> [Instruksi Tugas] Berdasarkan teks bacaan, apa yang dapat dideteksi oleh sensor serat optik ini yang menurut Ika Puspita belum mampu dilakukan sensor sebelumnya?

> [Teks Bacaan]
>>>>>
Siedoo.com - Cara kerja area sensor dalam mendeteksi kandungan babi dalam produk makanan. | Dok ITS
Inovasi

Inovasi, Deteksi Kandungan Minyak Babi dalam Minyak Nabati

Siedoo, Laboratorium Rekayasa Fotonika Departemen Teknik Fisika, Fakultas Teknik Industri dan Rekayasa Sistem (FTIRS) Institut Teknologi Sepuluh Nopember (ITS). Surabaya, Jawa Timur mengembangkan sensor dengan serat optik pendeteksi kandungan babi. Karya ini dinilai bekerja lebih cepat dan akurat dibandingkan sensor yang lain.

“Yang paling utama, sensor jenis ini dapat mendeteksi kandungan minyak babi dalam minyak nabati yang belum mampu dilakukan sensor sebelumnya,” kata mahasiswa strata-3 (S-3) Ika Puspita ST MSc, dalam disertasinya.
<<<<<
> [Data]
>>>>>
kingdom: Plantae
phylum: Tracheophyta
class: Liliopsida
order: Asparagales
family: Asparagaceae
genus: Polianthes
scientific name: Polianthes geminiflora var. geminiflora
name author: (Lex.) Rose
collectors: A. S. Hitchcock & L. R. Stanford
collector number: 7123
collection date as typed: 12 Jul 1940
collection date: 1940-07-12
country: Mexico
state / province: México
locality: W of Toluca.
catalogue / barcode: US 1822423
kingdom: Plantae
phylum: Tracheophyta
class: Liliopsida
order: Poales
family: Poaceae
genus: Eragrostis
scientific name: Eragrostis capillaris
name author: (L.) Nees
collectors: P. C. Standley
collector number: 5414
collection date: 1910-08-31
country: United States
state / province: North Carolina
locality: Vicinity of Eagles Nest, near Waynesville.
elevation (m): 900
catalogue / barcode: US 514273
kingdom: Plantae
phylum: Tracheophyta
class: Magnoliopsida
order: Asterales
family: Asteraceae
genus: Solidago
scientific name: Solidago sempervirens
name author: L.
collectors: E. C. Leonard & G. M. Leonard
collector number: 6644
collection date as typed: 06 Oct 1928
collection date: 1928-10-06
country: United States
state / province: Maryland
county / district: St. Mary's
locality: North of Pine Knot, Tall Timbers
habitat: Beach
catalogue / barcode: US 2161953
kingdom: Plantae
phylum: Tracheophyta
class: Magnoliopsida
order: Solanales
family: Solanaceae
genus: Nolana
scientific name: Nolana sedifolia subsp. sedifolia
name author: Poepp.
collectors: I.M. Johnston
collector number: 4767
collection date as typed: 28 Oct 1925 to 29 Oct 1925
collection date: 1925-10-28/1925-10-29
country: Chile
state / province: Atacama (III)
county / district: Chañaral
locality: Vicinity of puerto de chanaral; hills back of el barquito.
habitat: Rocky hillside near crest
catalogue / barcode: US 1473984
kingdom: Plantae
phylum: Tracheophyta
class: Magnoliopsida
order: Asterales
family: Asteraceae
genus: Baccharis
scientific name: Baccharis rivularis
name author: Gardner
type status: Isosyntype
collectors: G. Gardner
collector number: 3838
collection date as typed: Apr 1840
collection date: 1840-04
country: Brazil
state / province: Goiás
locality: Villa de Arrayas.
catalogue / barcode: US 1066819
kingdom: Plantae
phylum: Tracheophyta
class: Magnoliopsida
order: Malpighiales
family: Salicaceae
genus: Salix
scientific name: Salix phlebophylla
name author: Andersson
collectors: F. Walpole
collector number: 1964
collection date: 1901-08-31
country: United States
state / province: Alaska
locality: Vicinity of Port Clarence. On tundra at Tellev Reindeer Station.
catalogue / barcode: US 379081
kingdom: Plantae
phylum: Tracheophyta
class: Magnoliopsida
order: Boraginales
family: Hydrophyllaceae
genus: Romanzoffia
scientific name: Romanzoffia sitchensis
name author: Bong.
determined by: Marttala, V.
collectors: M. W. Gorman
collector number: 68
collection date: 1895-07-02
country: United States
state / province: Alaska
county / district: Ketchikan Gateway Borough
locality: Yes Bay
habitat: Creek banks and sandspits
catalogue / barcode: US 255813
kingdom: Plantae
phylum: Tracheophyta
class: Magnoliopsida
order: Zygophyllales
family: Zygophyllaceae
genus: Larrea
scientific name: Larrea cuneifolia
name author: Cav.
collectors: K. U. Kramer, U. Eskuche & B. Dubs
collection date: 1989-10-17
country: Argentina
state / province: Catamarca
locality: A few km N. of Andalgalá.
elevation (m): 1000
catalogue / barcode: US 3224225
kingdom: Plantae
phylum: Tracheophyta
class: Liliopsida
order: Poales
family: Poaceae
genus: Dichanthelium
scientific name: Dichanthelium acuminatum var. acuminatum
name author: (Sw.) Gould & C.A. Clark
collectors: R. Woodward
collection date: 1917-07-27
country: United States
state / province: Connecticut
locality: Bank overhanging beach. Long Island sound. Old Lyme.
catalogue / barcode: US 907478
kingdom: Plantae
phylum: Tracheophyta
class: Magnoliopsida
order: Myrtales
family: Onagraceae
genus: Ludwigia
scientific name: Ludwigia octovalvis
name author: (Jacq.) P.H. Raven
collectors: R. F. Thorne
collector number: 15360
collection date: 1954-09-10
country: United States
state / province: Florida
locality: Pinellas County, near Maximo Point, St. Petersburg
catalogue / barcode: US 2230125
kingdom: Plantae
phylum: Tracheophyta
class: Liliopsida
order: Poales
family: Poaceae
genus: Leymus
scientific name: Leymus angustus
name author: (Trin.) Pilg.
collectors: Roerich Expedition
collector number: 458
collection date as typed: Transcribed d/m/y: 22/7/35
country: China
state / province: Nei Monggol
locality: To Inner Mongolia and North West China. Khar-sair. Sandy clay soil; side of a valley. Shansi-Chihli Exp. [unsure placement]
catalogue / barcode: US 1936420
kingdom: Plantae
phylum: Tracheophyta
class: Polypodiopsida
<<<<<
> [Jawaban Tugas] Kandungan minyak babi dalam minyak nabati.